(AFP) – Dec 13, 2011
BEIJING — China has halved its executions since 2007, when its high court began reviewing death row cases, but still puts around 4,000 people to death every year, a US campaign group said on Tuesday.
The exact number of people executed in China every year is a state secret, but according to Amnesty International, the country puts more people to death than the rest of the world put together.
The rare data, compiled by San Francisco-based campaign group Dui Hua, is partly based on a claim by a Chinese legal scholar at the quasi-governmental think tank, the Chinese Academy of Social Sciences, that executions have been halved.
It comes in the same week China executed a South African woman by lethal injection for drug smuggling after rejecting last-minute pleas for clemency from her government.
Dui Hua executive director John Kamm said the figure, which is nearly eight times the 527 Amnesty International says were executed outside China in 2010 -- was still far too high.

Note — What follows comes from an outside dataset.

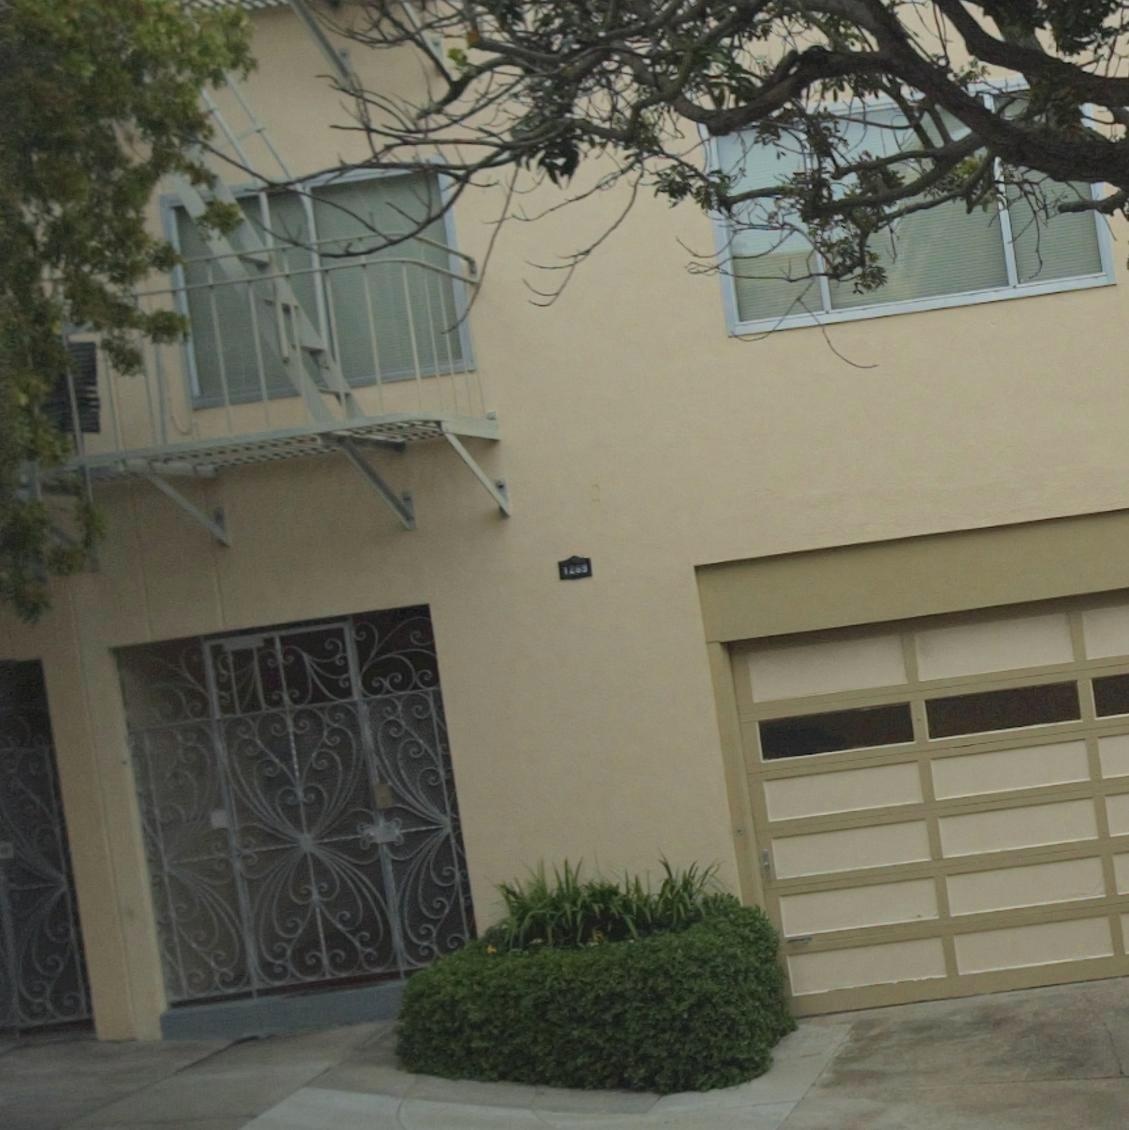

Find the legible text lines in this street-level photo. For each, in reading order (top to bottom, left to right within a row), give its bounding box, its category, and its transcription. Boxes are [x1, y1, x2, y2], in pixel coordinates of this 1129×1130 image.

[562, 563, 589, 577] StreetNumber: 1269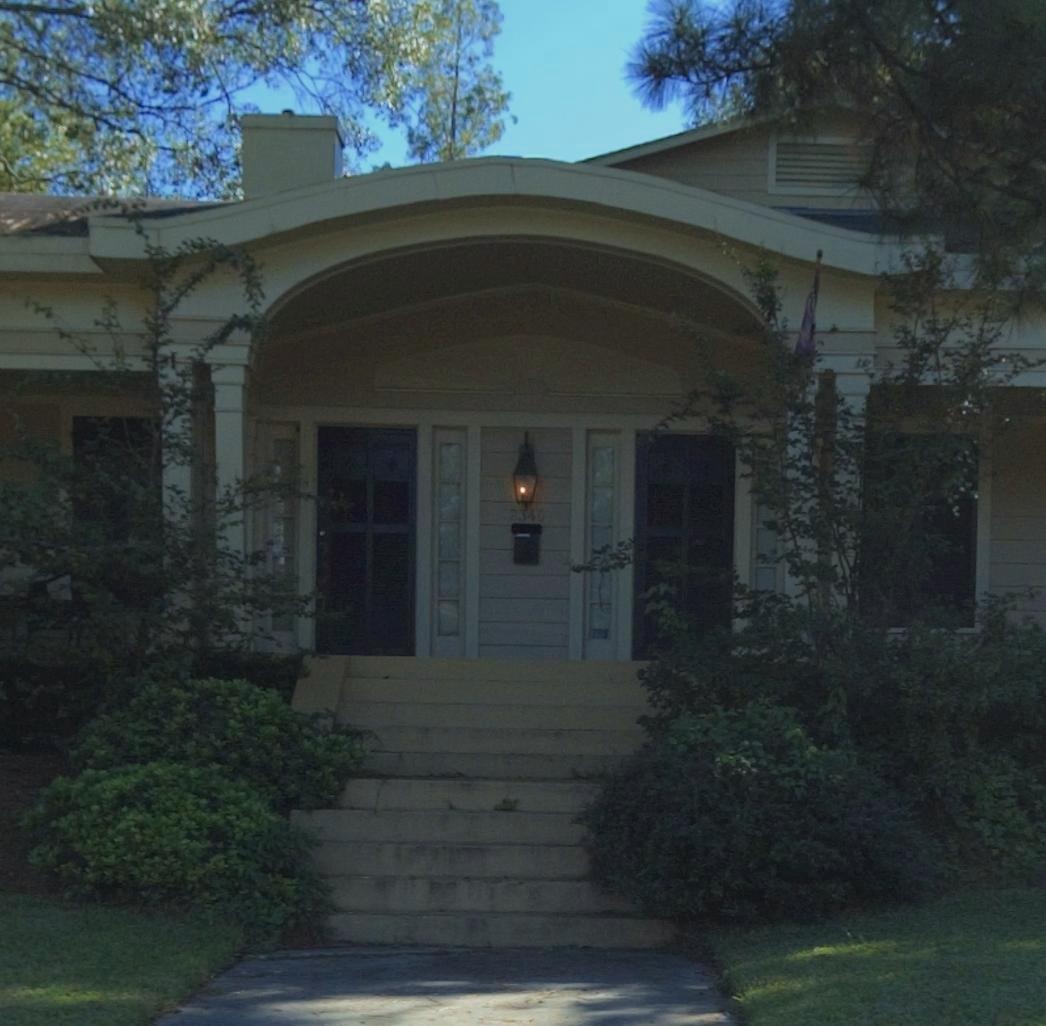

"China has made dramatic progress in reducing the number of executions, but the number is still far too high and declining far too slowly," he said.
"At the present rate of decline it will take many years for the government to reach its goal of abolishing the death penalty.
"When officials and the public know the full extent of the death penalty in China, abolition will be achieved more quickly."
Beijing has taken measures in recent years to rein in the use of capital punishment, including requiring the country's supreme court to review all such sentences before they are carried out.
Most executions are imposed for violent crimes such as murder and robbery, state media have said, but drug trafficking and some corruption cases are also punishable by death.
Earlier this year, China eliminated capital punishment for some economic crimes, including tax fraud, as it moved to curb use of the death penalty.
The amendment, which took effect on May 1, also exempted from capital punishment anyone over the age of 75 at the time of trial, unless they had committed murder "with exceptional cruelty".
Previously, only convicts younger than 18 or pregnant at the time of trial were exempt.
Executions in China have traditionally been carried out by shooting, but lethal injections are increasingly being used.